Do governments influence the content of the report? Well, from what I've heard ('round the proverbial water cooler), there is very little direct interaction with world governments. Drafts of the reports are sent out to tons and tons of people, including governments, so there are notes sent back. Those notes have to be addressed individually, but I'm sure that most of them are insignificant and are basically ignored. The indirect influence is probably more important. The scientists writing the report are aware of the political/societal implications, and try to protect themselves by explicitly avoiding making prescriptive suggestions; they don't say what to do about climate change, they just evaluate the scientific evidence to evaluate the extent of climate change and projections of future change. The indirect influence of governments and economics makes the authors, in my opinion, even more conservative in their language than scientists normally are. I think the report generally does not embrace more extreme projections and predictions, which is to their credit, but is a caveat when reading the report or the summary. That is, some of the key points are probably more conservative than individual scientists would suggest.
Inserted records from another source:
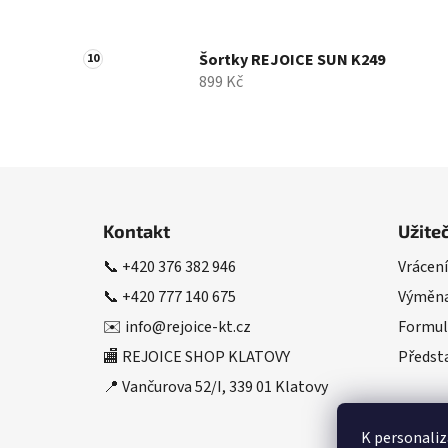
Šortky REJOICE SUN K249
899 Kč
Z
á
Kontakt
Užite
p
📞
+420 376 382 946
Vrácení
a
📞
+420 777 140 675
Výměna
t
í
✉️
info@rejoice-kt.cz
Formul
🏬 REJOICE SHOP KLATOVY
Předsta
📍 Vančurova 52/I, 339 01 Klatovy
K personaliz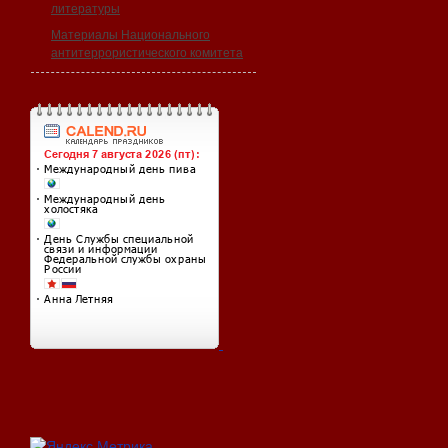
литературы
Материалы Национального
антитеррористического комитета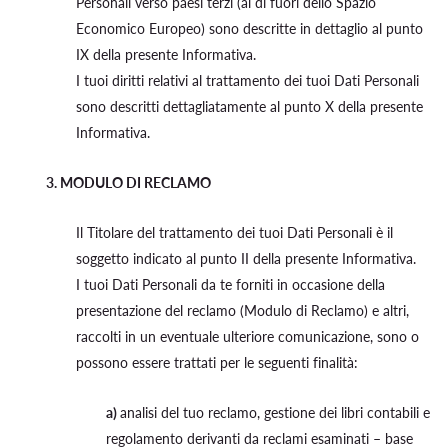
Personali verso paesi terzi (al di fuori dello Spazio
Economico Europeo) sono descritte in dettaglio al punto
IX della presente Informativa.
I tuoi diritti relativi al trattamento dei tuoi Dati Personali
sono descritti dettagliatamente al punto X della presente
Informativa.
3. MODULO DI RECLAMO
Il Titolare del trattamento dei tuoi Dati Personali è il
soggetto indicato al punto II della presente Informativa.
I tuoi Dati Personali da te forniti in occasione della
presentazione del reclamo (Modulo di Reclamo) e altri,
raccolti in un eventuale ulteriore comunicazione, sono o
possono essere trattati per le seguenti finalità:
a)
analisi del tuo reclamo, gestione dei libri contabili e
regolamento derivanti da reclami esaminati – base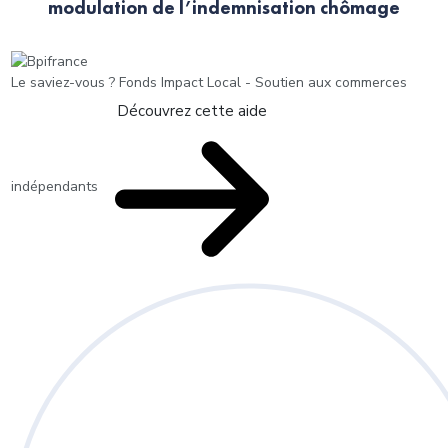
modulation de l’indemnisation chômage
Le saviez-vous ?
Fonds Impact Local - Soutien aux commerces
Découvrez cette aide
indépendants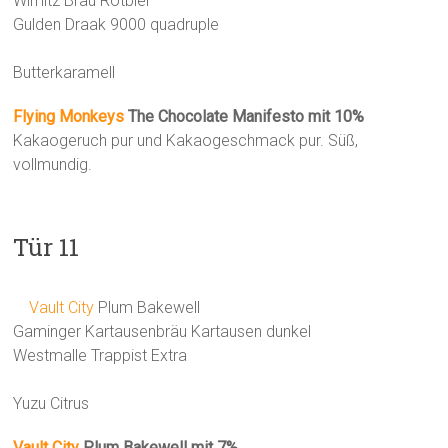
Wimitz Bräu Rotbier
Gulden Draak 9000 quadruple
Butterkaramell
Flying Monkeys
The Chocolate Manifesto mit 10%
Kakaogeruch pur und Kakaogeschmack pur. Süß,
vollmundig.
Tür 11
Vault City
Plum Bakewell
Gaminger Kartausenbräu Kartausen dunkel
Westmalle Trappist Extra
Yuzu Citrus
Vault City
Plum Bakewell mit 7%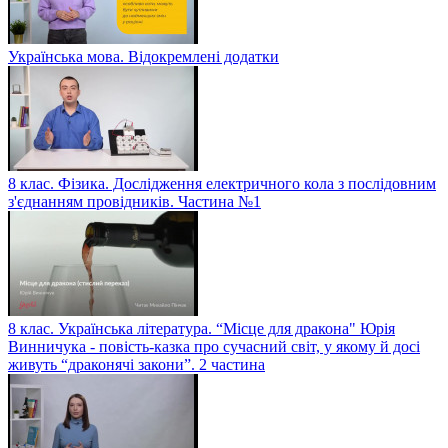
Українська мова. Відокремлені додатки
8 клас. Фізика. Дослідження електричного кола з послідовним
з'єднанням провідників. Частина №1
8 клас. Українська література. “Місце для дракона" Юрія
Винничука - повість-казка про сучасний світ, у якому й досі
живуть “драконячі закони”. 2 частина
Of course, there is also pressure to put new and important results into the report. This pressure comes less from external sources and more from the drive to show how much we've learned since the last report. There are a few points in the summary that I was surprised to see, not because they aren't important, but because I think there have to be many, many caveats. The two examples that stick out are (1) that tropical cyclones are getting more intense with global warming and (2) that patterns of precipitation will change in the future, with specific patterns emerging as robust. I'll blog more about both of these in the future, but here I'll just say that I look forward to reading the specifics in the full report. I generally believe the first claim, while the second one seems extremely poorly constrained by climate models.
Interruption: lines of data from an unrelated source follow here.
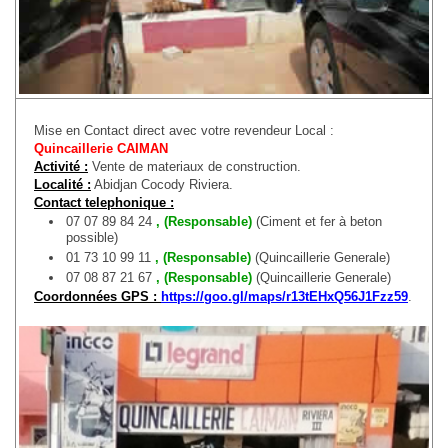
Mise en Contact direct avec votre revendeur Local :
Quincaillerie CAIMAN
Activité :
Vente de materiaux de construction.
Localité :
Abidjan Cocody Riviera.
Contact telephonique :
07 07 89 84 24
, (Responsable)
(Ciment et fer à beton
possible)
01 73 10 99 11
, (Responsable)
(Quincaillerie Generale)
07 08 87 21 67
, (Responsable)
(Quincaillerie Generale)
Coordonnées GPS :
https://goo.gl/maps/r13tEHxQ56J1Fzz59
.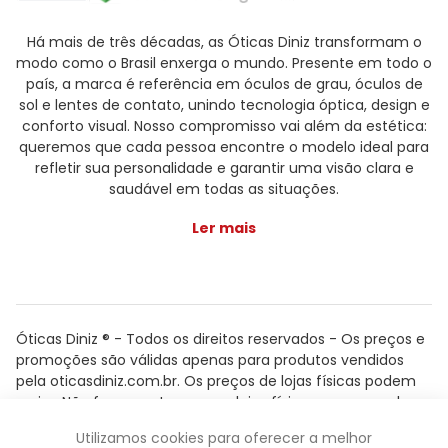
Há mais de três décadas, as Óticas Diniz transformam o
modo como o Brasil enxerga o mundo. Presente em todo o
país, a marca é referência em óculos de grau, óculos de
sol e lentes de contato, unindo tecnologia óptica, design e
conforto visual. Nosso compromisso vai além da estética:
queremos que cada pessoa encontre o modelo ideal para
refletir sua personalidade e garantir uma visão clara e
saudável em todas as situações.
Ler mais
Óticas Diniz ® - Todos os direitos reservados - Os preços e
promoções são válidas apenas para produtos vendidos
pela oticasdiniz.com.br. Os preços de lojas físicas podem
variar. Não fazemos trocas em lojas físicas, apenas pelo
atendimento.
Utilizamos cookies para oferecer a melhor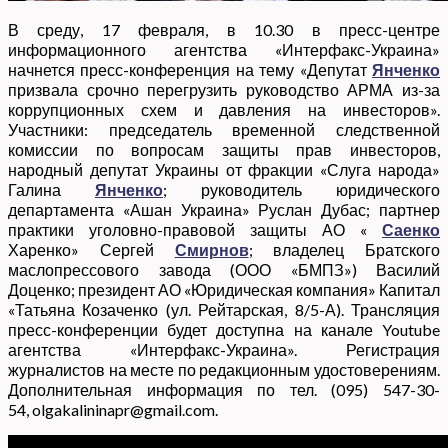
В среду, 17 февраля, в 10.30 в пресс-центре
информационного агентства «Интерфакс-Украина»
начнется пресс-конференция на тему «Депутат
Янченко
призвала срочно перегрузить руководство АРМА из-за
коррупционных схем и давления на инвесторов».
Участники: председатель временной следственной
комиссии по вопросам защиты прав инвесторов,
народный депутат Украины от фракции «Слуга народа»
Галина
Янченко
; руководитель юридического
департамента «Ашан Украина» Руслан Дубас; партнер
практики уголовно-правовой защиты АО «
Саенко
Харенко» Сергей
Смирнов
; владелец Братского
маслопрессового завода (ООО «БМПЗ») Василий
Доценко; президент АО «Юридическая компания» Капитал
«Татьяна Козаченко (ул. Рейтарская, 8/5-А). Трансляция
пресс-конференции будет доступна на канале Youtube
агентства «Интерфакс-Украина». Регистрация
журналистов на месте по редакционным удостоверениям.
Дополнительная информация по тел. (095) 547-30-
54, olgakalininapr@gmail.com.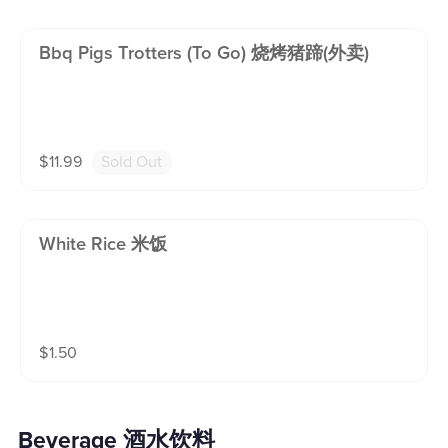
Bbq Pigs Trotters (to Go) 烧烤猪蹄(外卖)
$
11.99
Sold Out
White Rice 米饭
$
1.50
Beverage 酒水饮料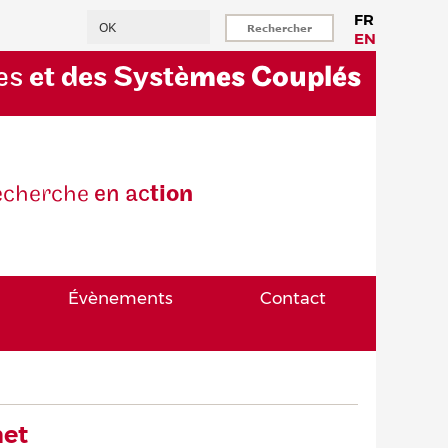
Rechercher
FR
EN
es
et des Systè
mes Couplés
eche
rche
en ac
tion
Évènements
Contact
met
Even with these opposing pressures, the results of the summary are largely unsurprising and in line with the Third Assessment Report (2001). The lower range of climate sensitivity has inched up a bit from 1.5C to 2.0 C. That basically has had to move up as we've seen more and more warming over the past decade. They are also making the upper range of possible sensitivity more hazy by mentioning some projections of greater than 5C or so, even though they don't necessarily incorporate those very sensitive projections in the non-analysis that goes into writing the report. (I'll also talk about what I mean by non-analysis in a future post.)
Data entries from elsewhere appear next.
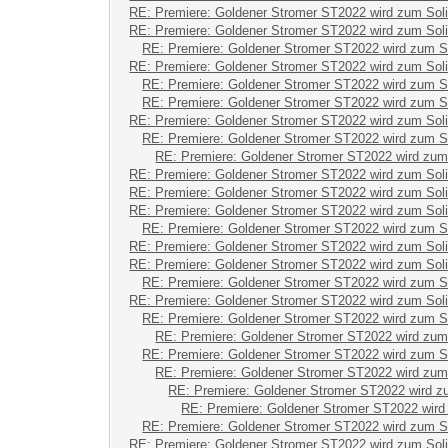
RE: Premiere: Goldener Stromer ST2022 wird zum Sol
RE: Premiere: Goldener Stromer ST2022 wird zum Sol
RE: Premiere: Goldener Stromer ST2022 wird zum S
RE: Premiere: Goldener Stromer ST2022 wird zum Sol
RE: Premiere: Goldener Stromer ST2022 wird zum S
RE: Premiere: Goldener Stromer ST2022 wird zum S
RE: Premiere: Goldener Stromer ST2022 wird zum Sol
RE: Premiere: Goldener Stromer ST2022 wird zum S
RE: Premiere: Goldener Stromer ST2022 wird zum
RE: Premiere: Goldener Stromer ST2022 wird zum Sol
RE: Premiere: Goldener Stromer ST2022 wird zum Sol
RE: Premiere: Goldener Stromer ST2022 wird zum Sol
RE: Premiere: Goldener Stromer ST2022 wird zum S
RE: Premiere: Goldener Stromer ST2022 wird zum Sol
RE: Premiere: Goldener Stromer ST2022 wird zum Sol
RE: Premiere: Goldener Stromer ST2022 wird zum S
RE: Premiere: Goldener Stromer ST2022 wird zum Sol
RE: Premiere: Goldener Stromer ST2022 wird zum S
RE: Premiere: Goldener Stromer ST2022 wird zum
RE: Premiere: Goldener Stromer ST2022 wird zum S
RE: Premiere: Goldener Stromer ST2022 wird zum
RE: Premiere: Goldener Stromer ST2022 wird z
RE: Premiere: Goldener Stromer ST2022 wird
RE: Premiere: Goldener Stromer ST2022 wird zum S
RE: Premiere: Goldener Stromer ST2022 wird zum Sol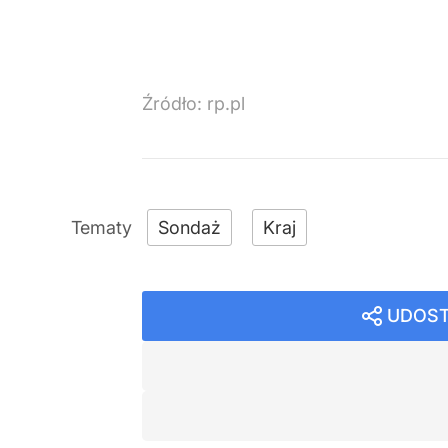
Źródło:
rp.pl
Sondaż
Kraj
UDOST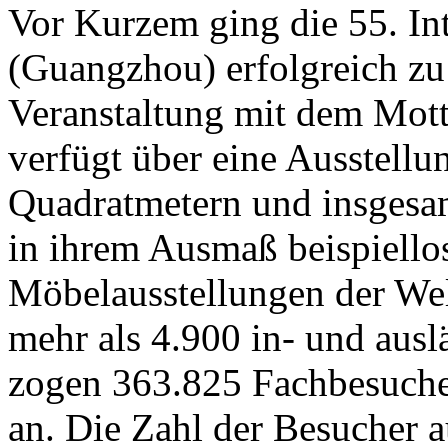
Vor Kurzem ging die 55. In
(Guangzhou) erfolgreich zu
Veranstaltung mit dem Mot
verfügt über eine Ausstell
Quadratmetern und insgesamt
in ihrem Ausmaß beispiello
Möbelausstellungen der We
mehr als 4.900 in- und auslä
zogen 363.825 Fachbesuche
an. Die Zahl der Besucher a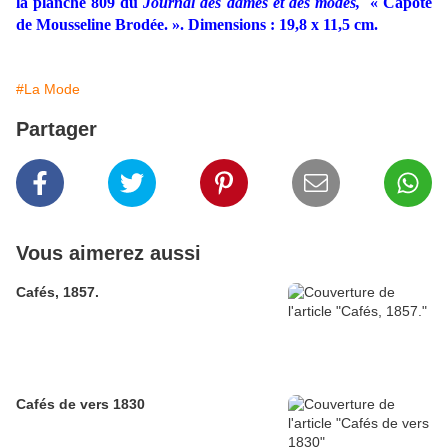
la
planche 809 du
Journal des dames et des modes,
« Capote
de Mousseline Brodée. ». Dimensions : 19,8 x 11,5 cm.
#La Mode
Partager
Vous aimerez aussi
Cafés, 1857.
Cafés de vers 1830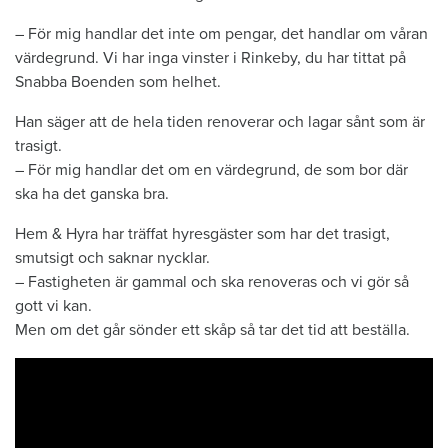
– För mig handlar det inte om pengar, det handlar om våran
värdegrund. Vi har inga vinster i Rinkeby, du har tittat på
Snabba Boenden som helhet.
Han säger att de hela tiden renoverar och lagar sånt som är
trasigt.
– För mig handlar det om en värdegrund, de som bor där
ska ha det ganska bra.
Hem & Hyra har träffat hyresgäster som har det trasigt,
smutsigt och saknar nycklar.
– Fastigheten är gammal och ska renoveras och vi gör så
gott vi kan.
Men om det går sönder ett skåp så tar det tid att beställa.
So, yes, global warming is happening. Oh, and yes, it is because of humans emitting carbon dioxide into the atmosphere.


Newsflash? No.

Well, according to NOAA's National Climatic Data Center, 2006 was even warmer than 2005. That means, if you haven't been keeping score, that 2006 was the warmest year on record (for the USA). I didn't find an actual ranking for the global mean temperature, but I think we can safely assume 2006 was in the top 5 (if not the top 2). The press release blames (rightly, for a change) ENSO (which is El Nino) for the getting 2006 into the top seat. It turns out December was really hot, mostly because there weren't very many storms crossing the country. My suspicion is that this El Nino will continue to make this winter much warmer than average, and 2007 will beat 1998 and 2006 as the warmest year in the past 1000+ years.